Navigator. This is what it sounds like — someone who is going to lead you through this journey. Nurse navigators are professional registered nurses with oncology-specific clinical knowledge. They offer individual assistance to patients, families and caregivers in the often-complicated world of medical care. Patient navigators help patients set up appointments for doctor visits and medical tests and get financial, legal and social support. They may also work with insurance companies, employers, case managers, lawyers and others who may have an effect on a patient’s health care needs. They are sometimes called patient advocates.
Resources. This is a common word, but in the cancer world, it has specific meanings. Some resources help educate you about your diagnosis, treatment options, side effects and more. They may come from advocacy groups, your doctor’s office or another reputable source. Financial resources can help offset the cost of medications and the expenses that accompany a cancer diagnosis. Those may include transportation and travel costs, child care, caregiving and more. For example, you may choose to travel for treatment but are concerned about the cost of staying in a hotel for an extended time. Some organizations offer hotel rooms at reduced rates for cancer patients to help reduce those expenses. These resources are worth exploring. You may find that help is available in areas you do not expect, and it could make a big difference financially and emotionally.
Scanxiety. This made-up word describes the anxiety you feel while waiting for scans or tests and their results. Scanxiety is completely normal and is felt by many people, but there are ways to manage it.
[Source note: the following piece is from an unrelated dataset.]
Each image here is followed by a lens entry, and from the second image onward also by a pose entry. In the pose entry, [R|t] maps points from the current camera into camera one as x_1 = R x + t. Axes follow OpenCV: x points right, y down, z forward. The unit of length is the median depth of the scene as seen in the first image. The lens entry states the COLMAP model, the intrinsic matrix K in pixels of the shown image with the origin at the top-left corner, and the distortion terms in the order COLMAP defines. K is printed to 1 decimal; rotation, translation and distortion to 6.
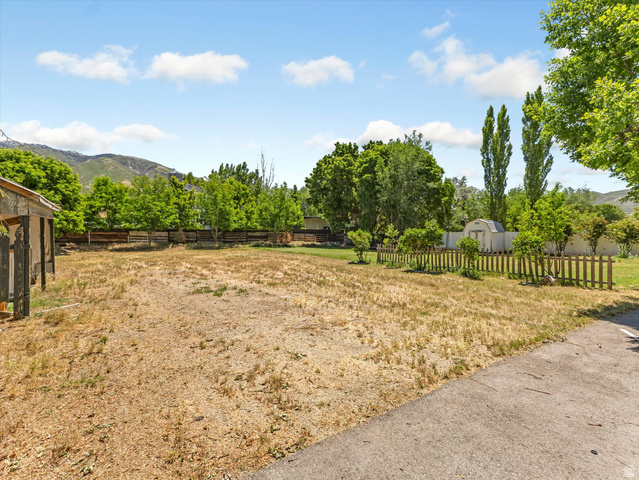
lens RADIAL K [[313.2, 0, 319.5], [0, 313.2, 240.0], [0, 0, 1]] dist [0.000510, 0.000216]
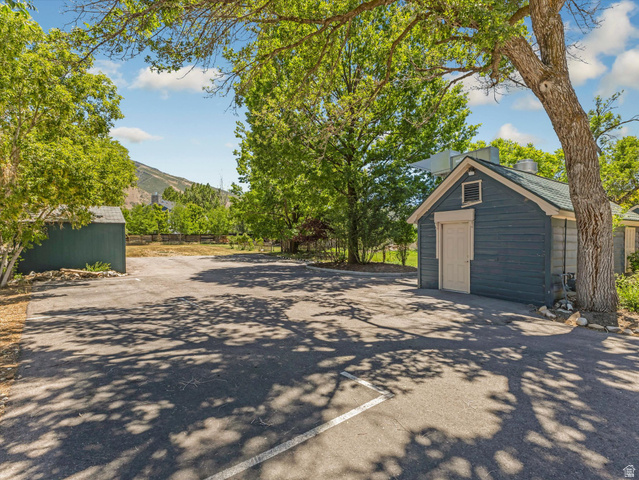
lens RADIAL K [[313.2, 0, 319.5], [0, 313.2, 240.0], [0, 0, 1]] dist [0.000510, 0.000216]
pose [[0.999075, 0.012525, 0.041148, 0.398164], [-0.012321, 0.999910, -0.005226, -0.000258], [-0.041210, 0.004714, 0.999139, -0.823286]]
First, set expectations with your doctor about when you will get the results and how, so you are not left waiting and wondering. Then, try to focus on other things, such as exercise, social activities, movies, books or meditation.
Telehealth. You may hear this referred to as a virtual or online appointment. It is meeting with your doctor using your phone, computer or tablet instead of going into the office. If you do not have a device with a screen that enables you to see your doctor, ask if a telephone appointment works. Telehealth appointments are not meant to replace in-person appointments, but they offer a convenient alternative for certain visits. They can save the hassle of finding transportation, missing work, finding child care and more. They also allow you to stay home when you are not feeling well or are concerned about your risk of infection. After you are an established patient with your doctor, talk to the team about this option. Additionally, call your insurance provider to ask if your policy covers telehealth.